#### [What you are asked to do]
Output the data word for word, dropping every image.
*** Given data ***
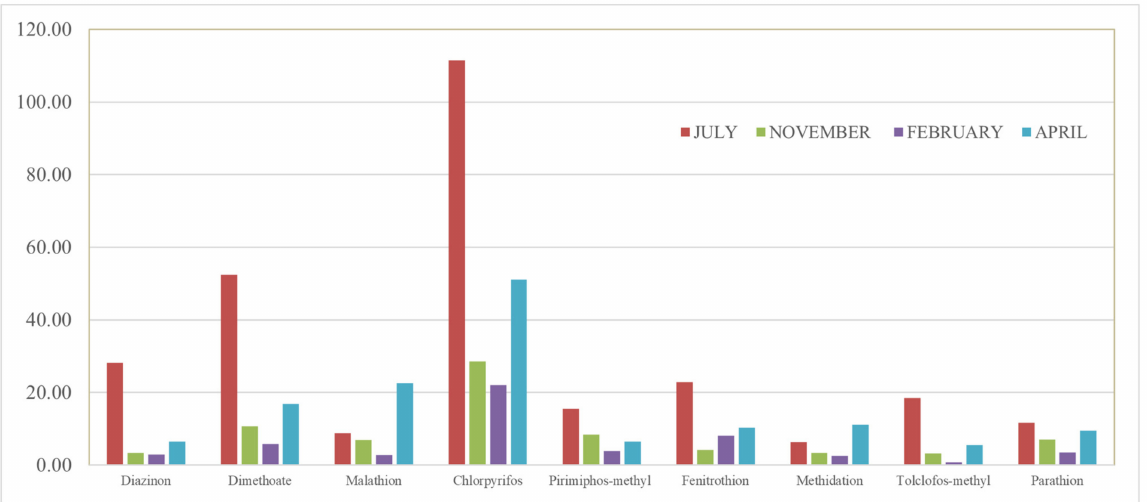
Figure 5. Total OPP concentrations detected in water (sum of WDP and SPM-ng L − 1 ) during the four sampling seasons (July, November, February, and April) at 10 sampling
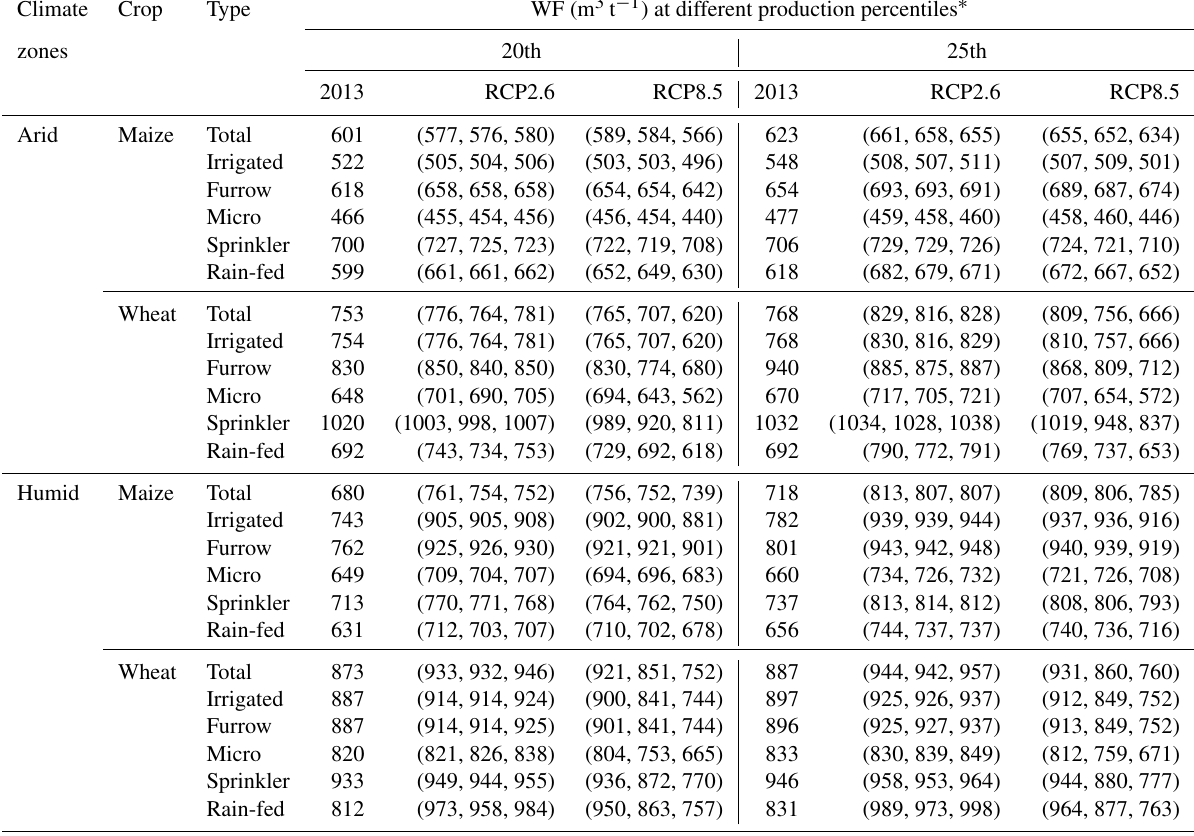
Table 3. The WF benchmarks (m 3 t − 1 ) of maize and wheat for different climate zones (arid and humid) in 2013 as well as future year levels under two climate change scenarios (RCP2.6 and RCP8.5) in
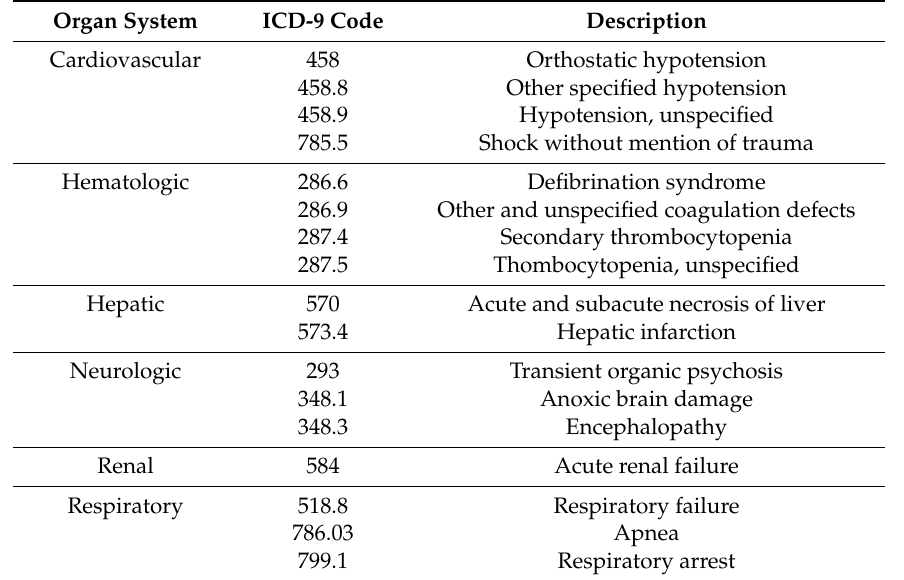
Table A3. Angus, et al. ICD-9 codes for organ dysfunction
*** End of Given data ***
#### [Response to the task]
Figure 5. Total OPP concentrations detected in water (sum of WDP and SPM-ng L − 1 ) during the four sampling seasons (July, November, February, and April) at 10 sampling
Table 3. The WF benchmarks (m 3 t − 1 ) of maize and wheat for different climate zones (arid and humid) in 2013 as well as future year levels under two climate change scenarios (RCP2.6 and RCP8.5) in
Table A3. Angus, et al. ICD-9 codes for organ dysfunction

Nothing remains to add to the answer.